### TEXT SHOWN
+---+
Vanessa Bauche ( born Alma Vanessa Bauche Chavira; February 18, 1973) is a Mexican television, theatre and film actress.

Early life

Bauche was born Alma Vanessa Bauche Chavira, named after actress Vanessa Redgrave. Her father was a Romani who married her mother, a woman who aspired to be a dancer and singer. At the time of the marriage, her mother was sixteen years old and her father was a junior in high school. The couple divorced when Bauche was seven years old. After the divorce, she and her brother, Tito, spent three years traveling with their father. Eventually, she and her brother settled down with their mother in Mexico City.

Career
She received her starring role in a film as a drug-addicted prostitute in El Patrullero (Highway Patrolman) (1991). After starring in a number of telenovelas she played a lead role in the international success Amores Perros (2000).
+---+
Answer these questions from the text about Vanessa Bauche:
(a) Which actress was she named after?
(b) How old was she when her parents divorced?
(c) What kind of character did she play in El Patrullero?

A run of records
+---+
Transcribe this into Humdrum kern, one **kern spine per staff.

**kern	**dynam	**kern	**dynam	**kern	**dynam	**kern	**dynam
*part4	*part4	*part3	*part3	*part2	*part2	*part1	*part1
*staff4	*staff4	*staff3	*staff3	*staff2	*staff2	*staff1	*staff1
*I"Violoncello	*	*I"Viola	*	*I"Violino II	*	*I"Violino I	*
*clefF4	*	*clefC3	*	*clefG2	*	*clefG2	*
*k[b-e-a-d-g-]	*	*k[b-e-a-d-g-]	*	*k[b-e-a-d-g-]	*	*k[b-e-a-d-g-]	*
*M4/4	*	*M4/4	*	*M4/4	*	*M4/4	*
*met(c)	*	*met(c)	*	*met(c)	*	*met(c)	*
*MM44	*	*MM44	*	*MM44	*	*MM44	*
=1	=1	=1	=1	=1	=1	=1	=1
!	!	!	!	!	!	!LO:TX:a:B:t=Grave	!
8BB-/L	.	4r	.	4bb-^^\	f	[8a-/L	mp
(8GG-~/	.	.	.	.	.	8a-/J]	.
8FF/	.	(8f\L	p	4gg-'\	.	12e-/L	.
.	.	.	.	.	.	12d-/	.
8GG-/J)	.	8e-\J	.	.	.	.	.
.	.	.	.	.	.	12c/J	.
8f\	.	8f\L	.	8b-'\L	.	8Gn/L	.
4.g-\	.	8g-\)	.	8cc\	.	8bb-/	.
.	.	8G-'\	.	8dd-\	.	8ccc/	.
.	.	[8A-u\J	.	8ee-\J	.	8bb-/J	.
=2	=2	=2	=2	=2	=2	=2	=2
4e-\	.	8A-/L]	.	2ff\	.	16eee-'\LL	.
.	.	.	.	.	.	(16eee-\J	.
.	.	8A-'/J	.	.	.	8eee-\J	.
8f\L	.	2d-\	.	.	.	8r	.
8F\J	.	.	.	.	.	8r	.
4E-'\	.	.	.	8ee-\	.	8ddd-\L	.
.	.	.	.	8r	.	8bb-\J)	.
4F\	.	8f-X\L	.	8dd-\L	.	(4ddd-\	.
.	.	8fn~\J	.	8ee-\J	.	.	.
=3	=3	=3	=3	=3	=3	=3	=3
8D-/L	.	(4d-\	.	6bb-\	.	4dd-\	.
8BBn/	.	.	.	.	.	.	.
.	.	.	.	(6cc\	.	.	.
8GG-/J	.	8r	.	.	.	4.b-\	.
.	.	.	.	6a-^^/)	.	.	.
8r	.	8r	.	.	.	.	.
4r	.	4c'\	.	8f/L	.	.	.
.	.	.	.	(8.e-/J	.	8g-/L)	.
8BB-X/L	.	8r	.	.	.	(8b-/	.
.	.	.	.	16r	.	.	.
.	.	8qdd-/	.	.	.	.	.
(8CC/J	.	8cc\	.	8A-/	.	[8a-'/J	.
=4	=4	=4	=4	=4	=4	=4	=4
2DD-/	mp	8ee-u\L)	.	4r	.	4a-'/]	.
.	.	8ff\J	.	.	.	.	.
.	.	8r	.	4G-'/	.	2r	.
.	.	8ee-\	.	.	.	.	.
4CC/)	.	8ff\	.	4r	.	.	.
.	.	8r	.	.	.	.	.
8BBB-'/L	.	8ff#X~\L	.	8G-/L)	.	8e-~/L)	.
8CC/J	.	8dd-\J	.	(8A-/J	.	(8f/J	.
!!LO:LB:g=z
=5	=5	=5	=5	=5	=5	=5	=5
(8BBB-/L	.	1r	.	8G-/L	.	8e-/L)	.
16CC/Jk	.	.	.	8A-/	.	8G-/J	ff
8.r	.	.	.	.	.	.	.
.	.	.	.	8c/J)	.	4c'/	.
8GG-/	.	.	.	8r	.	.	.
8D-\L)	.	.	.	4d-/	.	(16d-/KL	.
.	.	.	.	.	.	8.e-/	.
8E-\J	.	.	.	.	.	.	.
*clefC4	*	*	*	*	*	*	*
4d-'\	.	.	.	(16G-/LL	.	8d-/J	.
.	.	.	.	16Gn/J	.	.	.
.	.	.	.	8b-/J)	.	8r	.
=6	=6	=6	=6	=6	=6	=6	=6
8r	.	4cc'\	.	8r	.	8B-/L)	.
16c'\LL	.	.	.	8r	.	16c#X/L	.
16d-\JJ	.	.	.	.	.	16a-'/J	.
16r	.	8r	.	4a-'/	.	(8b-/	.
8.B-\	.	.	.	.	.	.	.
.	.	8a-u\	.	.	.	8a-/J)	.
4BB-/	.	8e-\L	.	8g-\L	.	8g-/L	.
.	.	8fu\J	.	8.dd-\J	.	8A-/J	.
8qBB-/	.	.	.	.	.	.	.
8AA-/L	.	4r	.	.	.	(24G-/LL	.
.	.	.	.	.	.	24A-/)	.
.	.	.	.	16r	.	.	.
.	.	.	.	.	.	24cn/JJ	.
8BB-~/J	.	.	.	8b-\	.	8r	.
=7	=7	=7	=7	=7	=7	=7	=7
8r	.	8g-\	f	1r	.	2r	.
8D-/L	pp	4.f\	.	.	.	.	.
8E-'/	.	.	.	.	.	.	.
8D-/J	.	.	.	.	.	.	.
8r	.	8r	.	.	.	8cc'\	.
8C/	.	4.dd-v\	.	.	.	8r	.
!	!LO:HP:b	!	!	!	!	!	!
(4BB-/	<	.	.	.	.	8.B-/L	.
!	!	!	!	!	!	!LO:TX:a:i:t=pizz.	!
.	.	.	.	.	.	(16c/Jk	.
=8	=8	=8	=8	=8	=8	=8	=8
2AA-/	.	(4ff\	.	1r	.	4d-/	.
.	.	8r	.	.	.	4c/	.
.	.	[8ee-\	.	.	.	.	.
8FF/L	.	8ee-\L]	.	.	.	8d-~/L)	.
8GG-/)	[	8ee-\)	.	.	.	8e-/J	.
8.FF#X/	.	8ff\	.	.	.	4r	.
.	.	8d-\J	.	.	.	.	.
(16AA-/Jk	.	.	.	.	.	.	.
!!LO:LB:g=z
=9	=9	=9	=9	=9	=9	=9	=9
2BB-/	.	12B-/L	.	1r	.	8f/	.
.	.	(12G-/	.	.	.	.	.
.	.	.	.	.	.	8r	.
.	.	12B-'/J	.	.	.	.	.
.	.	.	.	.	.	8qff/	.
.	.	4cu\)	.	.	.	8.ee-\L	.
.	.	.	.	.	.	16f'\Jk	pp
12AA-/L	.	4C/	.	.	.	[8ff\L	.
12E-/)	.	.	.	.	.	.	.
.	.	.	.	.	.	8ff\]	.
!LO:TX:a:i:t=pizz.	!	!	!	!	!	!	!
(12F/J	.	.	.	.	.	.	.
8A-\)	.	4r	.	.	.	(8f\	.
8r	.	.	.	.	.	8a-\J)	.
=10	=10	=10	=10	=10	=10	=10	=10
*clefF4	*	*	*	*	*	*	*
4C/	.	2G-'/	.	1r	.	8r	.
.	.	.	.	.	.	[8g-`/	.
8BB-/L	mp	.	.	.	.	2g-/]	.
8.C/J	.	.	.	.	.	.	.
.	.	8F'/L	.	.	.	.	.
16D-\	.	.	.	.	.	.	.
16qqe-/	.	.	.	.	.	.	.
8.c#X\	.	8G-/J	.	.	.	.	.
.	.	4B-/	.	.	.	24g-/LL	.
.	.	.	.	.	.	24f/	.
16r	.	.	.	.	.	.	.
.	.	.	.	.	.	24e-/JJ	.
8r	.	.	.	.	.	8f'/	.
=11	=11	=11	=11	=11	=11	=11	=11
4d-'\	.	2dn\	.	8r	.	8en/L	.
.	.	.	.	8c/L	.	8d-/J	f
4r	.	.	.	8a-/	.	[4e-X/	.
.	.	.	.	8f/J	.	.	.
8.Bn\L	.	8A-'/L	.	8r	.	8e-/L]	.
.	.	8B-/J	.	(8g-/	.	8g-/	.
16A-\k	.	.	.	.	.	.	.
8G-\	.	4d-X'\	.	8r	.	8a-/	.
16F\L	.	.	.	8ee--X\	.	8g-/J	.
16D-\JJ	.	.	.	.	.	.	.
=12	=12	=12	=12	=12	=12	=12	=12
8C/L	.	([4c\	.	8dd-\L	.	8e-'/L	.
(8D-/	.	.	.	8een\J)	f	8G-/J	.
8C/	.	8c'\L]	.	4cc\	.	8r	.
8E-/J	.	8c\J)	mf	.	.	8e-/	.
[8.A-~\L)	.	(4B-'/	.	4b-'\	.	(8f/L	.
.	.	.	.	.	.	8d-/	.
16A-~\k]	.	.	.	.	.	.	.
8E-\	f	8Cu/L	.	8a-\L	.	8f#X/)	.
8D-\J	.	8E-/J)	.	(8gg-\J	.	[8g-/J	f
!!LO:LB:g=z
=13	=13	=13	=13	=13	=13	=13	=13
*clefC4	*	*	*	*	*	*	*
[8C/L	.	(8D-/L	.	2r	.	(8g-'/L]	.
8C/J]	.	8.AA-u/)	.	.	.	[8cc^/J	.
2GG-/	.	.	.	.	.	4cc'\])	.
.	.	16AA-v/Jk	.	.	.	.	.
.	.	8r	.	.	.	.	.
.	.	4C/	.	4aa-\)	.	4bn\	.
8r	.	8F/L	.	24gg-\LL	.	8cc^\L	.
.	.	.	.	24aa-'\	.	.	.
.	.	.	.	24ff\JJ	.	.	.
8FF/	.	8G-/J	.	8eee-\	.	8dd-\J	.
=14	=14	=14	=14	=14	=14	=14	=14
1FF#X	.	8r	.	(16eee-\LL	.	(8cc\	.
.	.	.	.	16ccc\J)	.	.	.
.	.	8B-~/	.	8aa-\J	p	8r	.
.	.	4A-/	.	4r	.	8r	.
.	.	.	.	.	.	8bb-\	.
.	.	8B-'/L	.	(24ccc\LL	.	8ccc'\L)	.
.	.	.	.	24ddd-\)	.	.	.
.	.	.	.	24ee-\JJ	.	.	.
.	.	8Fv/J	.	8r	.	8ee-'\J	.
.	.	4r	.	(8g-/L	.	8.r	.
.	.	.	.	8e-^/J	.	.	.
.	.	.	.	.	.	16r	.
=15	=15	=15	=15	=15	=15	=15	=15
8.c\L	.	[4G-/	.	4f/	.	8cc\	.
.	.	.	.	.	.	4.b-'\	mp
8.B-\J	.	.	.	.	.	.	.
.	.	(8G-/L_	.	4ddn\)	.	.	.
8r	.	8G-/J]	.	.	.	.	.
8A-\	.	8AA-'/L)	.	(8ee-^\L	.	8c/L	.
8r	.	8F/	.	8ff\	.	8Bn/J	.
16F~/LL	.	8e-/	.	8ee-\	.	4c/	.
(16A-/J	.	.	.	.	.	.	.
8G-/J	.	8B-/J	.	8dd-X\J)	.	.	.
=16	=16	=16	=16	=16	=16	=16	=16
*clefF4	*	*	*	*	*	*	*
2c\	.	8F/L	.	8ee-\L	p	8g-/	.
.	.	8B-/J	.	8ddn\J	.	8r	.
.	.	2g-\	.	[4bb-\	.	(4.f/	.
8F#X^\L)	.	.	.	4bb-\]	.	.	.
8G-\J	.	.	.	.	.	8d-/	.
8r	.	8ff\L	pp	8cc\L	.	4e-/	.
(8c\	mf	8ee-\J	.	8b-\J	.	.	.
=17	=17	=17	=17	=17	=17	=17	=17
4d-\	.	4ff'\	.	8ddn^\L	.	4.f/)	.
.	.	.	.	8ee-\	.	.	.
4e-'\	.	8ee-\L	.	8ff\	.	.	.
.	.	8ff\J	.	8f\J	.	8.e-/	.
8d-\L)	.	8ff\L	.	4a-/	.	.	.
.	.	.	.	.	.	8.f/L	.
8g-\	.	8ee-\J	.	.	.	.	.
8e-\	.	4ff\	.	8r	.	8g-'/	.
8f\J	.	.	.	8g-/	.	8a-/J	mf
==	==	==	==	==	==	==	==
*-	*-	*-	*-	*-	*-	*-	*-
+---+
### FULL OUTPUT
(a) Vanessa Redgrave
(b) Seven years old
(c) A drug-addicted prostitute